The LinkShip rotated at her command, fleeing the fleet as fast as she could. Hameeda ran through the simulations again and again, telling herself she could be back with Admiral Teller before the alien fleet completed its first transit. Unless it was willing to take any number of risks ... she wondered, grimly, if they would take the risk. Getting there first was important, but so w
as getting there in a fit state to fight. There was no way they could risk stringing their ships out as they raced to Gateway and the Twins ...
But they control the gravity points, she reminded herself. It seemed an unfair advantage, despite the sheer scale of the problem of getting thousands of ships through the gravity points in a timely manner. And they won’t have to fight their way through ...
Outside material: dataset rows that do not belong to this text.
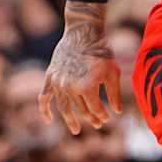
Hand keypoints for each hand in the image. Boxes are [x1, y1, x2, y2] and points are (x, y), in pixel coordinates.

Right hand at [39, 7, 122, 133]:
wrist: (83, 32)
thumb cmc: (102, 51)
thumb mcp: (113, 72)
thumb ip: (115, 94)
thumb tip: (117, 112)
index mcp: (87, 87)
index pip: (95, 109)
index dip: (102, 115)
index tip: (107, 118)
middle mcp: (70, 87)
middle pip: (81, 109)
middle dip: (91, 118)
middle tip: (97, 124)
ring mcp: (58, 83)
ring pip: (64, 107)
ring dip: (70, 119)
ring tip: (76, 129)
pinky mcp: (50, 77)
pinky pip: (44, 97)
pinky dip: (45, 109)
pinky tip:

She shook her head. It didn’t matter. Admiral Teller was the one who’d have to worry about it. All she had to do was get word to him, then urge him to pick up speed. The time for a slow, but steady advance was over. It was time to start running.
Because we’ve just started a race, she thought. And whoever gets there first will win.
Chapter Twenty-Eight
The dull red star cast an eerie light over the scene as the human fleet pushed through the gravity point, passing the cooling wreckage of the lone orbital fortress and a dozen converted freighters that had made a brief, but futile stand against the invaders. Admiral Colin Teller stood in the CIC and watched, dispassionately, as the locals fled. The system wasn’t that populated, but it hardly mattered. There were already reports of uprisings right across the system.